* _Task description_
Line by line, retype the material exactly and leave each picture out.

------------------------------------------------------------

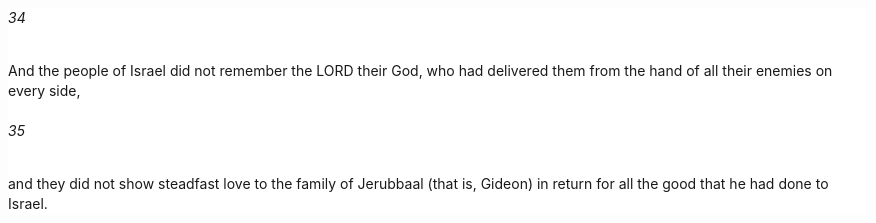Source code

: 
###### 34 
And the people of Israel did not remember the LORD their God, who had delivered them from the hand of all their enemies on every side, 
 

###### 35 
and they did not show steadfast love to the family of Jerubbaal (that is, Gideon) in return for all the good that he had done to Israel.
 
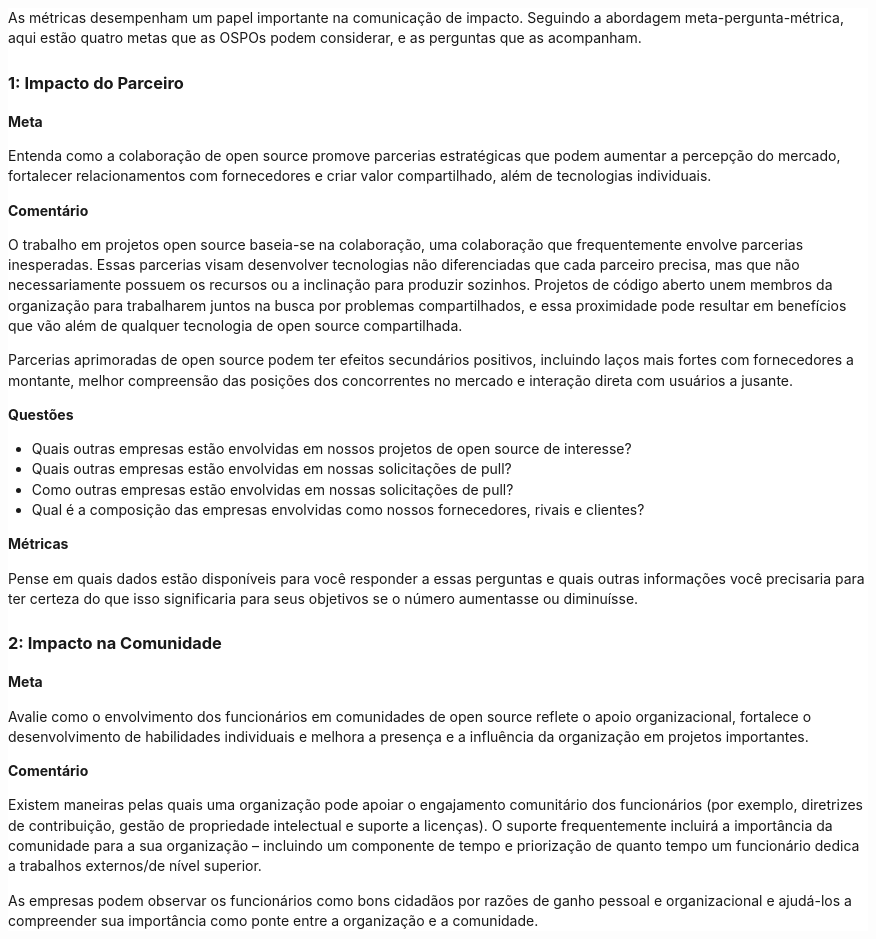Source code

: As métricas desempenham um papel importante na comunicação de impacto. Seguindo a abordagem meta-pergunta-métrica, aqui estão quatro metas que as OSPOs podem considerar, e as perguntas que as acompanham.

### 1: Impacto do Parceiro

**Meta**

Entenda como a colaboração de open source promove parcerias estratégicas que podem aumentar a percepção do mercado, fortalecer relacionamentos com fornecedores e criar valor compartilhado, além de tecnologias individuais.

**Comentário**

O trabalho em projetos open source baseia-se na colaboração, uma colaboração que frequentemente envolve parcerias inesperadas. Essas parcerias visam desenvolver tecnologias não diferenciadas que cada parceiro precisa, mas que não necessariamente possuem os recursos ou a inclinação para produzir sozinhos. Projetos de código aberto unem membros da organização para trabalharem juntos na busca por problemas compartilhados, e essa proximidade pode resultar em benefícios que vão além de qualquer tecnologia de open source compartilhada.

Parcerias aprimoradas de open source podem ter efeitos secundários positivos, incluindo laços mais fortes com fornecedores a montante, melhor compreensão das posições dos concorrentes no mercado e interação direta com usuários a jusante.

**Questões**

- Quais outras empresas estão envolvidas em nossos projetos de open source de interesse?
- Quais outras empresas estão envolvidas em nossas solicitações de pull?
- Como outras empresas estão envolvidas em nossas solicitações de pull?
- Qual é a composição das empresas envolvidas como nossos fornecedores, rivais e clientes?

**Métricas**

Pense em quais dados estão disponíveis para você responder a essas perguntas e quais outras informações você precisaria para ter certeza do que isso significaria para seus objetivos se o número aumentasse ou diminuísse.

### 2: Impacto na Comunidade

**Meta**

Avalie como o envolvimento dos funcionários em comunidades de open source reflete o apoio organizacional, fortalece o desenvolvimento de habilidades individuais e melhora a presença e a influência da organização em projetos importantes.

**Comentário**

Existem maneiras pelas quais uma organização pode apoiar o engajamento comunitário dos funcionários (por exemplo, diretrizes de contribuição, gestão de propriedade intelectual e suporte a licenças). O suporte frequentemente incluirá a importância da comunidade para a sua organização – incluindo um componente de tempo e priorização de quanto tempo um funcionário dedica a trabalhos externos/de nível superior.

As empresas podem observar os funcionários como bons cidadãos por razões de ganho pessoal e organizacional e ajudá-los a compreender sua importância como ponte entre a organização e a comunidade.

------------------------------------------------------------

* _Response below_
Source code

: 
###### 34 
And the people of Israel did not remember the LORD their God, who had delivered them from the hand of all their enemies on every side, 
 

###### 35 
and they did not show steadfast love to the family of Jerubbaal (that is, Gideon) in return for all the good that he had done to Israel.
 
Source code

: As métricas desempenham um papel importante na comunicação de impacto. Seguindo a abordagem meta-pergunta-métrica, aqui estão quatro metas que as OSPOs podem considerar, e as perguntas que as acompanham.

### 1: Impacto do Parceiro

**Meta**

Entenda como a colaboração de open source promove parcerias estratégicas que podem aumentar a percepção do mercado, fortalecer relacionamentos com fornecedores e criar valor compartilhado, além de tecnologias individuais.

**Comentário**

O trabalho em projetos open source baseia-se na colaboração, uma colaboração que frequentemente envolve parcerias inesperadas. Essas parcerias visam desenvolver tecnologias não diferenciadas que cada parceiro precisa, mas que não necessariamente possuem os recursos ou a inclinação para produzir sozinhos. Projetos de código aberto unem membros da organização para trabalharem juntos na busca por problemas compartilhados, e essa proximidade pode resultar em benefícios que vão além de qualquer tecnologia de open source compartilhada.

Parcerias aprimoradas de open source podem ter efeitos secundários positivos, incluindo laços mais fortes com fornecedores a montante, melhor compreensão das posições dos concorrentes no mercado e interação direta com usuários a jusante.

**Questões**

- Quais outras empresas estão envolvidas em nossos projetos de open source de interesse?
- Quais outras empresas estão envolvidas em nossas solicitações de pull?
- Como outras empresas estão envolvidas em nossas solicitações de pull?
- Qual é a composição das empresas envolvidas como nossos fornecedores, rivais e clientes?

**Métricas**

Pense em quais dados estão disponíveis para você responder a essas perguntas e quais outras informações você precisaria para ter certeza do que isso significaria para seus objetivos se o número aumentasse ou diminuísse.

### 2: Impacto na Comunidade

**Meta**

Avalie como o envolvimento dos funcionários em comunidades de open source reflete o apoio organizacional, fortalece o desenvolvimento de habilidades individuais e melhora a presença e a influência da organização em projetos importantes.

**Comentário**

Existem maneiras pelas quais uma organização pode apoiar o engajamento comunitário dos funcionários (por exemplo, diretrizes de contribuição, gestão de propriedade intelectual e suporte a licenças). O suporte frequentemente incluirá a importância da comunidade para a sua organização – incluindo um componente de tempo e priorização de quanto tempo um funcionário dedica a trabalhos externos/de nível superior.

As empresas podem observar os funcionários como bons cidadãos por razões de ganho pessoal e organizacional e ajudá-los a compreender sua importância como ponte entre a organização e a comunidade.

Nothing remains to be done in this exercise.